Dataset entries
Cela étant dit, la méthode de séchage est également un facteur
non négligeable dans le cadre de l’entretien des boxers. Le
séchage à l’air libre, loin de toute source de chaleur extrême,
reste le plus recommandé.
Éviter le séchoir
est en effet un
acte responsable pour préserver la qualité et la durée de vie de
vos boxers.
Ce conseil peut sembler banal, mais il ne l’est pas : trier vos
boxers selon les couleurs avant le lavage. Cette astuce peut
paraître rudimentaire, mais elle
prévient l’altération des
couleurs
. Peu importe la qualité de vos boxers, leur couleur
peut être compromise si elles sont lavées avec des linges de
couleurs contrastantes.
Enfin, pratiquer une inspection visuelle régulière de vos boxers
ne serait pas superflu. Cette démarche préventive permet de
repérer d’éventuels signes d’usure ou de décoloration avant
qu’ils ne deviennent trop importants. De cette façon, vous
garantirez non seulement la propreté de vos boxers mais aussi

--

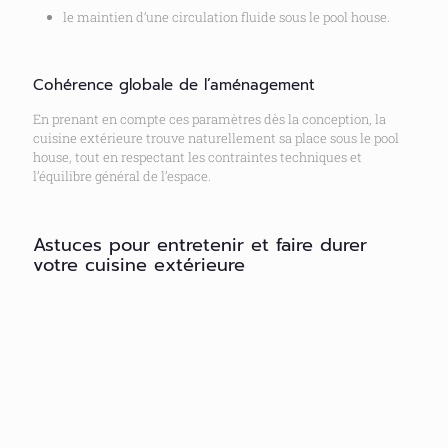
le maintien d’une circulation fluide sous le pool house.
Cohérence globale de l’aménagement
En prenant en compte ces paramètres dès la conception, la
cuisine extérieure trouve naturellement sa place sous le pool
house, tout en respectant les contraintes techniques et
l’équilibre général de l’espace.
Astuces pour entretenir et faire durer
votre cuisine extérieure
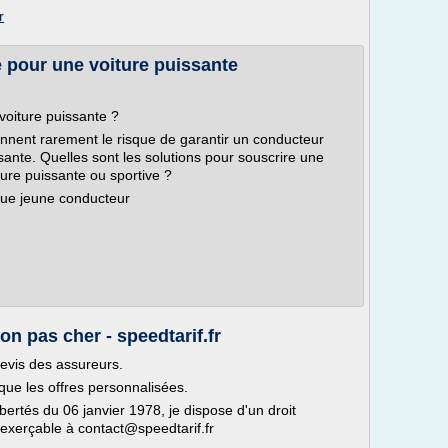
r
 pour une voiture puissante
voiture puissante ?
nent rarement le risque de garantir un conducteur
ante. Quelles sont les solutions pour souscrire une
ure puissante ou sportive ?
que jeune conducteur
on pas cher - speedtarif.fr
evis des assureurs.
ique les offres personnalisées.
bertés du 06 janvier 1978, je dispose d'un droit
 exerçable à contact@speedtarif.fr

Exercise aim
Among the entries above, copy exactly only the lines starting with the one containing "qu’ils ne deviennent" and going through the one containing "garantirez non seulement", both ends included.

Exercise answer
qu’ils ne deviennent trop importants. De cette façon, vous
garantirez non seulement la propreté de vos boxers mais aussi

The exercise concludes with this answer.